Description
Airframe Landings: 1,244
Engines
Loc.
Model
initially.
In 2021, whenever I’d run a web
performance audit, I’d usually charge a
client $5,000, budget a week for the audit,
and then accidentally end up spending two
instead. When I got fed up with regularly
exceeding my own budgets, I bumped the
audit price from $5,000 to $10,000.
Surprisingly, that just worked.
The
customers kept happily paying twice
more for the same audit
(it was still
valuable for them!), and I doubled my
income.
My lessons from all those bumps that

============

WHAT THIS TASK INVOLVES: Where a line in the records above contains the string "from", return that line.

OUTPUT BELOW:
audit price from $5,000 to $10,000.
My lessons from all those bumps that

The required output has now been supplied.